Stored dataset items
+ + + + +

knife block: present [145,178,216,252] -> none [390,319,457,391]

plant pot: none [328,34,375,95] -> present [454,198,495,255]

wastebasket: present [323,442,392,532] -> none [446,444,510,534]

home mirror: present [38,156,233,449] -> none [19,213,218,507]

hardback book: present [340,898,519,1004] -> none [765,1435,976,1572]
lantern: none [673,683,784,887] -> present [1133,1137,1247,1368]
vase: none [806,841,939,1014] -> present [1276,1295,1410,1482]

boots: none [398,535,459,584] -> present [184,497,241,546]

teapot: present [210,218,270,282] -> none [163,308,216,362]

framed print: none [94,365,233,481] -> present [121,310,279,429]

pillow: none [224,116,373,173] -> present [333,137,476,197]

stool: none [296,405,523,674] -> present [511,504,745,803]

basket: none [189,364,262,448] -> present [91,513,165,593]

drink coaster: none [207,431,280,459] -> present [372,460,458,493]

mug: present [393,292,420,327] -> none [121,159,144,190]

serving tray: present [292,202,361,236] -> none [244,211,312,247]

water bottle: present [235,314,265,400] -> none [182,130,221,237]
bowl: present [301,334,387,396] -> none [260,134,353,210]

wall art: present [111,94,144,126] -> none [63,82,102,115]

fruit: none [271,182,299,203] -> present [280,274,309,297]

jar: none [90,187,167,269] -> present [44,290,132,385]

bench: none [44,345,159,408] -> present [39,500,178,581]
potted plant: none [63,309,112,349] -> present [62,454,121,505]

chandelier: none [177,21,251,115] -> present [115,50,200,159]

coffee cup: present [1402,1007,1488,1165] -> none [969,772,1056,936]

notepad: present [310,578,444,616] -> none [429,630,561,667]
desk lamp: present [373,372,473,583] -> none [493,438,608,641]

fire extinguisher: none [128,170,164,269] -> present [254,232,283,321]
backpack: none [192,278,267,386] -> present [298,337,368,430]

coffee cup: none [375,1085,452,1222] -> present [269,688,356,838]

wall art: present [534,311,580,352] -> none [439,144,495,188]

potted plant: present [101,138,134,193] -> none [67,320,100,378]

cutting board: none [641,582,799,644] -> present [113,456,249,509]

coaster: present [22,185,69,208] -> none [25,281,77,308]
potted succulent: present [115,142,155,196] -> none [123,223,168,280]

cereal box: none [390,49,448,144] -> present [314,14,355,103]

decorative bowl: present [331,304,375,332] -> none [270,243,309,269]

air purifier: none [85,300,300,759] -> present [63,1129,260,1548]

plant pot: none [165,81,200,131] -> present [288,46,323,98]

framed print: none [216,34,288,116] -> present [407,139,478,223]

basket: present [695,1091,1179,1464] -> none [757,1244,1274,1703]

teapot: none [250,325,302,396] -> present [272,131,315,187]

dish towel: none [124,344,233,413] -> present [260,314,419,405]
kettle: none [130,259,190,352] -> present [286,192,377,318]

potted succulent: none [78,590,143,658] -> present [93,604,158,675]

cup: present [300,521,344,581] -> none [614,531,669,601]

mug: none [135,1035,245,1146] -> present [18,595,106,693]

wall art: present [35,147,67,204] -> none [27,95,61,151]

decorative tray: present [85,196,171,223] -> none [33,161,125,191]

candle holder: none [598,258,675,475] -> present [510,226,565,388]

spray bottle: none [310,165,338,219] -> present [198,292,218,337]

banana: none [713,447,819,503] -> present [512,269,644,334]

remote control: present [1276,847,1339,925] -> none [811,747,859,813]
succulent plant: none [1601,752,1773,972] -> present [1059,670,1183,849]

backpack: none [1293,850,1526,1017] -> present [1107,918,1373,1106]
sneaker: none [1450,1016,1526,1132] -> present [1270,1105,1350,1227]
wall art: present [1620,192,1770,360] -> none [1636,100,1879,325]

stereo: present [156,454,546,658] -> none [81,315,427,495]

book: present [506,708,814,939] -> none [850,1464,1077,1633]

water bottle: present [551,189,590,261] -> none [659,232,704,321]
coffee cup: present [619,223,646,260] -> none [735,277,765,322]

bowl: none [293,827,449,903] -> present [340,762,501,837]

+ + + + +

**EXERCISE PROMPT:** Copy the entries above exactly, but only from the line holding "coaster: present [22,185,69,208]" through the line holding "candle holder: none", both included.

**WRITTEN ANSWER:**
coaster: present [22,185,69,208] -> none [25,281,77,308]
potted succulent: present [115,142,155,196] -> none [123,223,168,280]

cereal box: none [390,49,448,144] -> present [314,14,355,103]

decorative bowl: present [331,304,375,332] -> none [270,243,309,269]

air purifier: none [85,300,300,759] -> present [63,1129,260,1548]

plant pot: none [165,81,200,131] -> present [288,46,323,98]

framed print: none [216,34,288,116] -> present [407,139,478,223]

basket: present [695,1091,1179,1464] -> none [757,1244,1274,1703]

teapot: none [250,325,302,396] -> present [272,131,315,187]

dish towel: none [124,344,233,413] -> present [260,314,419,405]
kettle: none [130,259,190,352] -> present [286,192,377,318]

potted succulent: none [78,590,143,658] -> present [93,604,158,675]

cup: present [300,521,344,581] -> none [614,531,669,601]

mug: none [135,1035,245,1146] -> present [18,595,106,693]

wall art: present [35,147,67,204] -> none [27,95,61,151]

decorative tray: present [85,196,171,223] -> none [33,161,125,191]

candle holder: none [598,258,675,475] -> present [510,226,565,388]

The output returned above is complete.